Every line from the top of the records through the one bearing "2565—2566 in Balloons, 2567—2568 in" is to be reproduced exactly, and pictures are to be left out.

Top of Given data

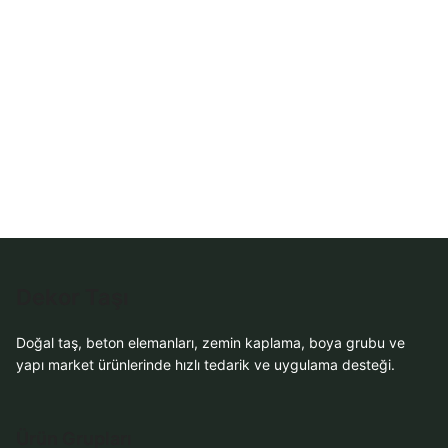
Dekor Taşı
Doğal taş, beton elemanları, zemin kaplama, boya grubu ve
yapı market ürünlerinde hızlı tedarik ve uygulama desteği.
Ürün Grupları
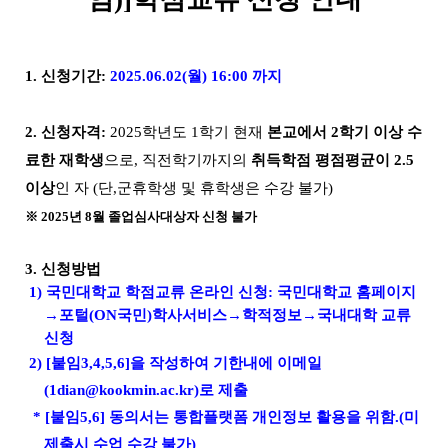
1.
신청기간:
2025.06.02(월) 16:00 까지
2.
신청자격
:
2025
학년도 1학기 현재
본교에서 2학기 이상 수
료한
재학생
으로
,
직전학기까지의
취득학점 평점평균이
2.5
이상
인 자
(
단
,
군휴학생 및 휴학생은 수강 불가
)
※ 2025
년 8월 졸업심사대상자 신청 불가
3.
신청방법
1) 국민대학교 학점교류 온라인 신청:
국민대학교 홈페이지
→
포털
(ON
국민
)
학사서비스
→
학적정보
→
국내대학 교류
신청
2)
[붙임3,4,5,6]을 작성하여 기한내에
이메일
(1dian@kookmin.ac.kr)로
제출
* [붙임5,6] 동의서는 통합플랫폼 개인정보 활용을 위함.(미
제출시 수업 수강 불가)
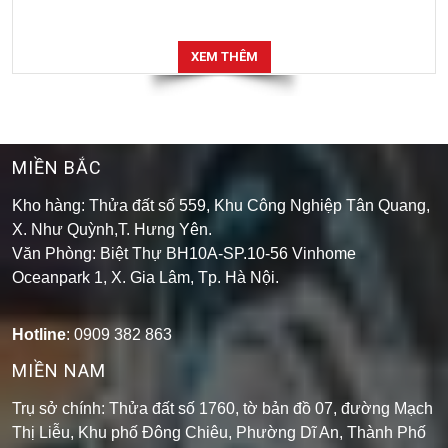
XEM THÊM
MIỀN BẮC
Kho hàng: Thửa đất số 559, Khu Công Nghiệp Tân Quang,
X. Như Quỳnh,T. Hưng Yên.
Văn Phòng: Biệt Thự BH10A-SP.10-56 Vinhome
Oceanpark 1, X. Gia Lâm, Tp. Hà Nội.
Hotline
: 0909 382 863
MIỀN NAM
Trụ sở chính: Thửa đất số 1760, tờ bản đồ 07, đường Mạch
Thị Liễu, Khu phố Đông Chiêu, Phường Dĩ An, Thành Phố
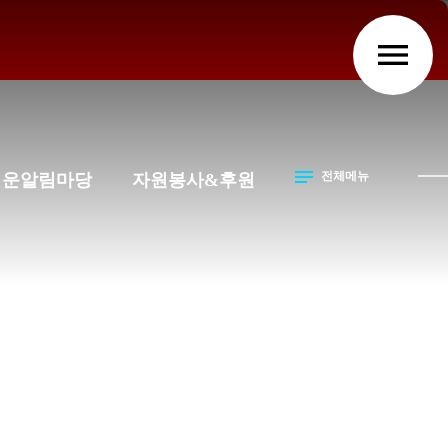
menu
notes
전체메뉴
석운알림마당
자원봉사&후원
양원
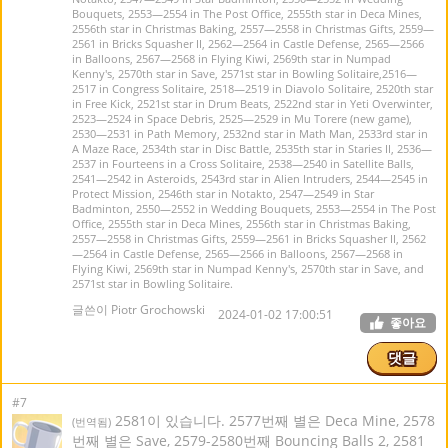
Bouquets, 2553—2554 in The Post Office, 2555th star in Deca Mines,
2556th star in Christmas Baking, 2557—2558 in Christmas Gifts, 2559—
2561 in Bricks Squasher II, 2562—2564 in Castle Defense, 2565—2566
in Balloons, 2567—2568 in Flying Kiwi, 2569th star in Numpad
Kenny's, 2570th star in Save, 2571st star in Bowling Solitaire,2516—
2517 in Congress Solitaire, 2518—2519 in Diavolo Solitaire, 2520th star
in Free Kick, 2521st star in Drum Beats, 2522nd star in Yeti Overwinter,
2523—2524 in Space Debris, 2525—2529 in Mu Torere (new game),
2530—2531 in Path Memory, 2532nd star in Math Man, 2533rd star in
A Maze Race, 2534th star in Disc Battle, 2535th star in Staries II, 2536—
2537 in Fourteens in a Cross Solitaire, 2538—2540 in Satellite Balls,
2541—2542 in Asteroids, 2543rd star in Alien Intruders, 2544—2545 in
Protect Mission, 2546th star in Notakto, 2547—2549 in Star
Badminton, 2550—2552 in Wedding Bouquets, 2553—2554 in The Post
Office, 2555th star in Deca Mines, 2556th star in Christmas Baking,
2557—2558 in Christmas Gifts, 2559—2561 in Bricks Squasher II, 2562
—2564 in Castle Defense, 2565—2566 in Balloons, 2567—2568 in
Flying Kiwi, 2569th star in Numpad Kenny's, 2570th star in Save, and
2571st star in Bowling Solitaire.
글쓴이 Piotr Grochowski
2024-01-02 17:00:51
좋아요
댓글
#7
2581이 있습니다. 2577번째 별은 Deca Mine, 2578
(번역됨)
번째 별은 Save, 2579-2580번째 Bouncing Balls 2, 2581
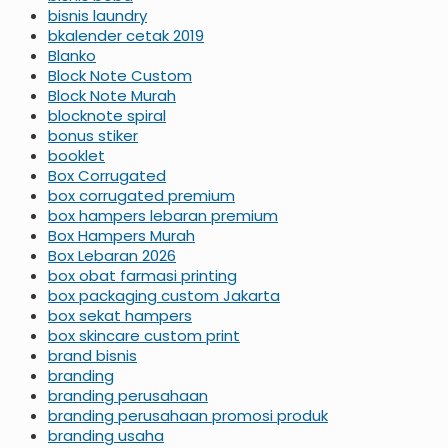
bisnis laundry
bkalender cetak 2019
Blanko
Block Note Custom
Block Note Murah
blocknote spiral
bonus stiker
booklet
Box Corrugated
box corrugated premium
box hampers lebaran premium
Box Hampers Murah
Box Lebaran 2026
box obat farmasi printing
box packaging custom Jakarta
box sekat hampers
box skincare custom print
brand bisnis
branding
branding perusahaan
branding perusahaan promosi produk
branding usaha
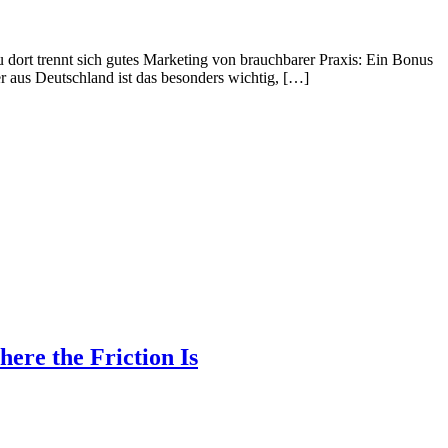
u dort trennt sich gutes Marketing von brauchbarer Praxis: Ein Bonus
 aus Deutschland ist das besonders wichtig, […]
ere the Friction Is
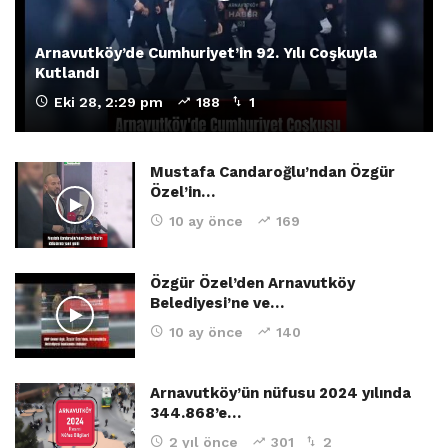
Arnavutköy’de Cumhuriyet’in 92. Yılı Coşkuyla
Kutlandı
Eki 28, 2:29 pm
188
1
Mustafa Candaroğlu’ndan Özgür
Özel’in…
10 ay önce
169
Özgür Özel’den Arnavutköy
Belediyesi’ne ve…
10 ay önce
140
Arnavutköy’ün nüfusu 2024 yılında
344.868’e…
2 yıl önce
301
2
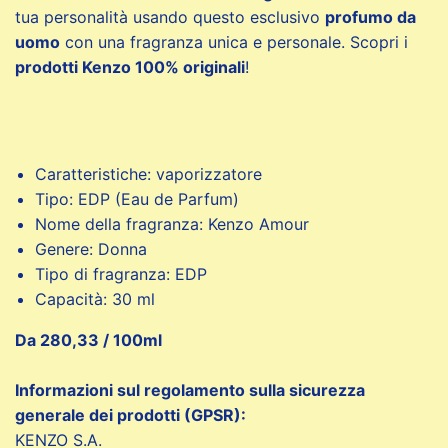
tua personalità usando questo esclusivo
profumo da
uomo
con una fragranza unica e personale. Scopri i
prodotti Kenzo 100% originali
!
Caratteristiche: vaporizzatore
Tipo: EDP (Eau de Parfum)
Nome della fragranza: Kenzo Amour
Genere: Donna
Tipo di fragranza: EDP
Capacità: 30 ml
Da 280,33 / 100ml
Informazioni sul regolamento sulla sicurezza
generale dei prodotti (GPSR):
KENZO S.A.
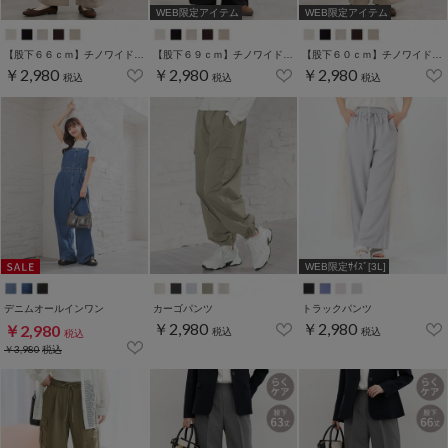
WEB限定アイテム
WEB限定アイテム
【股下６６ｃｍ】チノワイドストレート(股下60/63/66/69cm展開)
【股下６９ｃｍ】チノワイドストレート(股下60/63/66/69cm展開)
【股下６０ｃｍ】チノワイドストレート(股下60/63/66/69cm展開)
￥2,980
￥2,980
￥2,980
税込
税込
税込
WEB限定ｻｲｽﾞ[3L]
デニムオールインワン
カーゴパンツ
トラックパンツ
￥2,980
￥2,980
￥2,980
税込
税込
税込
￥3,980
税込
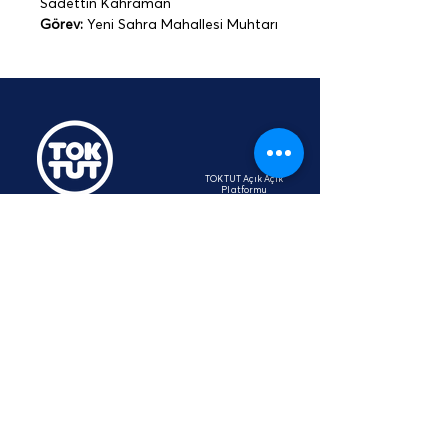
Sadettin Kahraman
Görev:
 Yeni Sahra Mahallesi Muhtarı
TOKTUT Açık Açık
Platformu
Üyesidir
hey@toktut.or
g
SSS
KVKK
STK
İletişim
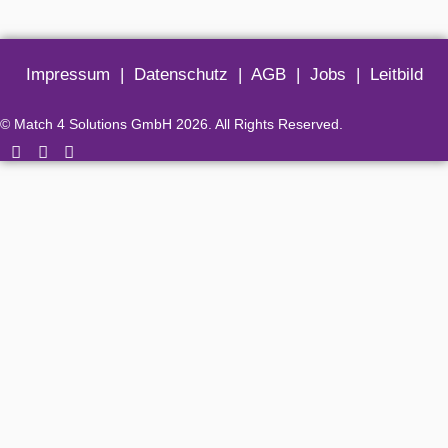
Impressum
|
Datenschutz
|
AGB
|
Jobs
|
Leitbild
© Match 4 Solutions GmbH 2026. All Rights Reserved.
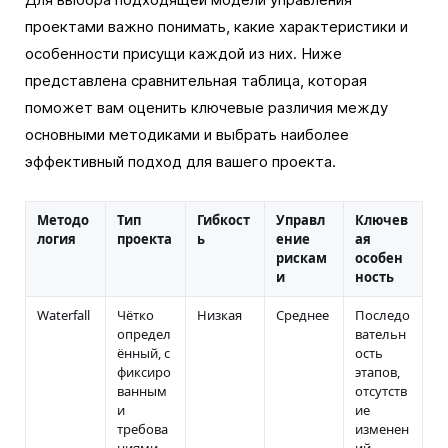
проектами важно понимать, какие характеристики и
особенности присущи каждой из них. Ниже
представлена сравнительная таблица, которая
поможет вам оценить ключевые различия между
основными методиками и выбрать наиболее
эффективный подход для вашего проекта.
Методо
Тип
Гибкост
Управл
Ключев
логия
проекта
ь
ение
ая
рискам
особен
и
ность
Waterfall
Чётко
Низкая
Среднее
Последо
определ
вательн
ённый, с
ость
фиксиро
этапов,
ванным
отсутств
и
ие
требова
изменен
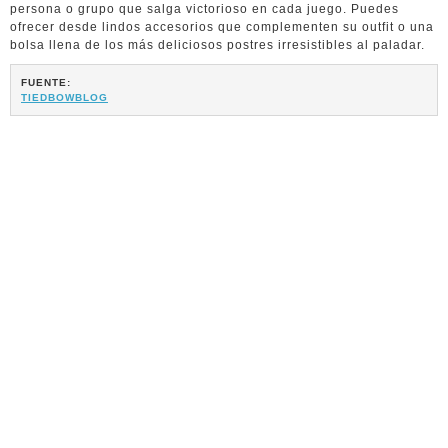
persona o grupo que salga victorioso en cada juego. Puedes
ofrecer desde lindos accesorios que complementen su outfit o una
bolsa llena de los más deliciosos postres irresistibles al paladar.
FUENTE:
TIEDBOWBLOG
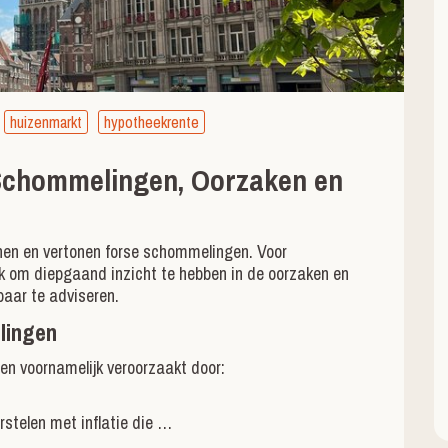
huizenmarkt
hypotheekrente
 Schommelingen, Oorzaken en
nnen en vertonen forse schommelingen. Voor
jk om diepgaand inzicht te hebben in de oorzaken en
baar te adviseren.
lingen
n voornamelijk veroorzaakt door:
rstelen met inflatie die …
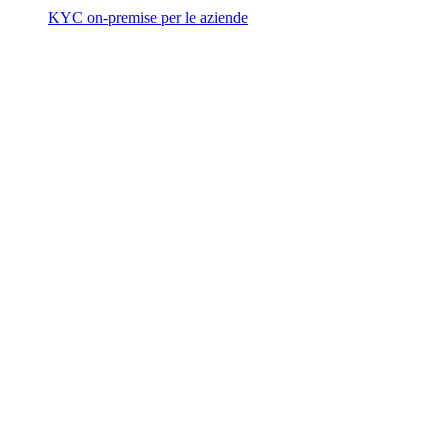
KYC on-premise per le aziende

Bottom of Given data

- [Solution to the exercise]:
Dekor Taşı
Doğal taş, beton elemanları, zemin kaplama, boya grubu ve
yapı market ürünlerinde hızlı tedarik ve uygulama desteği.
Ürün Grupları
1.
신청기간:
2025.06.02(월) 16:00 까지
2.
신청자격
:
2025
학년도 1학기 현재
본교에서 2학기 이상 수
료한
재학생
으로
,
직전학기까지의
취득학점 평점평균이
2.5
이상
인 자
(
단
,
군휴학생 및 휴학생은 수강 불가
)
※ 2025
년 8월 졸업심사대상자 신청 불가
3.
신청방법
1) 국민대학교 학점교류 온라인 신청:
국민대학교 홈페이지
→
포털
(ON
국민
)
학사서비스
→
학적정보
→
국내대학 교류
신청
2)
[붙임3,4,5,6]을 작성하여 기한내에
이메일
(1dian@kookmin.ac.kr)로
제출
* [붙임5,6] 동의서는 통합플랫폼 개인정보 활용을 위함.(미
제출시 수업 수강 불가)
XEM THÊM
MIỀN BẮC
Kho hàng: Thửa đất số 559, Khu Công Nghiệp Tân Quang,
X. Như Quỳnh,T. Hưng Yên.
Văn Phòng: Biệt Thự BH10A-SP.10-56 Vinhome
Oceanpark 1, X. Gia Lâm, Tp. Hà Nội.
Hotline
: 0909 382 863
MIỀN NAM
Trụ sở chính: Thửa đất số 1760, tờ bản đồ 07, đường Mạch
Thị Liễu, Khu phố Đông Chiêu, Phường Dĩ An, Thành Phố
menu
notes
전체메뉴
석운알림마당
자원봉사&후원
양원
Bouquets, 2553—2554 in The Post Office, 2555th star in Deca Mines,
2556th star in Christmas Baking, 2557—2558 in Christmas Gifts, 2559—
2561 in Bricks Squasher II, 2562—2564 in Castle Defense, 2565—2566
in Balloons, 2567—2568 in Flying Kiwi, 2569th star in Numpad
Kenny's, 2570th star in Save, 2571st star in Bowling Solitaire,2516—
2517 in Congress Solitaire, 2518—2519 in Diavolo Solitaire, 2520th star
in Free Kick, 2521st star in Drum Beats, 2522nd star in Yeti Overwinter,
2523—2524 in Space Debris, 2525—2529 in Mu Torere (new game),
2530—2531 in Path Memory, 2532nd star in Math Man, 2533rd star in
A Maze Race, 2534th star in Disc Battle, 2535th star in Staries II, 2536—
2537 in Fourteens in a Cross Solitaire, 2538—2540 in Satellite Balls,
2541—2542 in Asteroids, 2543rd star in Alien Intruders, 2544—2545 in
Protect Mission, 2546th star in Notakto, 2547—2549 in Star
Badminton, 2550—2552 in Wedding Bouquets, 2553—2554 in The Post
Office, 2555th star in Deca Mines, 2556th star in Christmas Baking,
2557—2558 in Christmas Gifts, 2559—2561 in Bricks Squasher II, 2562
—2564 in Castle Defense, 2565—2566 in Balloons, 2567—2568 in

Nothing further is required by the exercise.